Do you have any more ideas? As a side note, I never had to use xrandr while using atitvout, as I always got it working using my regular 1024 x 768 resolution.

----------

## miju

Hi gmichels,

well i see the tv is detected... That was for me the main problem with xorg 6.8 for me.

Did you try to get it work with in a vt without X? Or was it the same result?

Maybe this driver works only for some of the radeon cards...

You read about it where i got this thing... Maybe it is broken.

I think you won't get any support as long as no branch for tvout on the ati 4.4.0 module exists.

My card is a ATI Fire GL Mobility M9 and works fine... thats all i can say.

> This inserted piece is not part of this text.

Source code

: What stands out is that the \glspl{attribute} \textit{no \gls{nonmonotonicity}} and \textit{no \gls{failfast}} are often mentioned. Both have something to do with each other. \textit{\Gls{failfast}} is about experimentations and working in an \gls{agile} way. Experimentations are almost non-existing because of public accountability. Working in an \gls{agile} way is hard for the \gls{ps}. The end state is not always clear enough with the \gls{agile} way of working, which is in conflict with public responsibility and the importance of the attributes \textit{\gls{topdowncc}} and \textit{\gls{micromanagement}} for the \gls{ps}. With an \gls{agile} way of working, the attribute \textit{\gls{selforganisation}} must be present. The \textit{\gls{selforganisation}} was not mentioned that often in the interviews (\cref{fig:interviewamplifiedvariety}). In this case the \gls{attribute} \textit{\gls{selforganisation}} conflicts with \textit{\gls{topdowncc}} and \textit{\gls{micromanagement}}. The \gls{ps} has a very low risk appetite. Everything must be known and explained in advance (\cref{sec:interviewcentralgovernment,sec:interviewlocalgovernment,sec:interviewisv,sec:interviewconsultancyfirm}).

I can only tell you what components i am exactely using:

Kernel:

2.6.11-rc4 vanilla sources and the built in radeon module.

Xorg:

 *Quote:*   

> [ebuild   R   ] x11-base/xorg-x11-6.8.0-r4  -3dfx -3dnow +bitmap-fonts -cjk -debug -dlloader -dmx -doc +font-server -hardened -insecure-drivers +ipv6 -minimal +mmx +nls +opengl +pam +sdk +sse -static +truetype-fonts +type1-fonts (-uclibc) +xprint +xv 0 kB
> 
> 

 

Config:

http://www.student.informatik.tu-darmstadt.de/~fabio_l/xorg.conf

Attention: I use a regular resolution of 1400x1050. Change that if you try this config  :Wink: 

Atitvout:

 *Quote:*   

> [ebuild   R   ] media-tv/atitvout-0.4-r1  27 kB
> 
> 

 

By the way. As you can read in the ebuild the regular gatos driver depends on the sdk flag for xorg. Maybe you need it for this driver, too.

Greets miju

P.S. The screen resolution 1024x768 works fine, too. But because i'm not able to read something, i use a lower resolution for the tv.

----------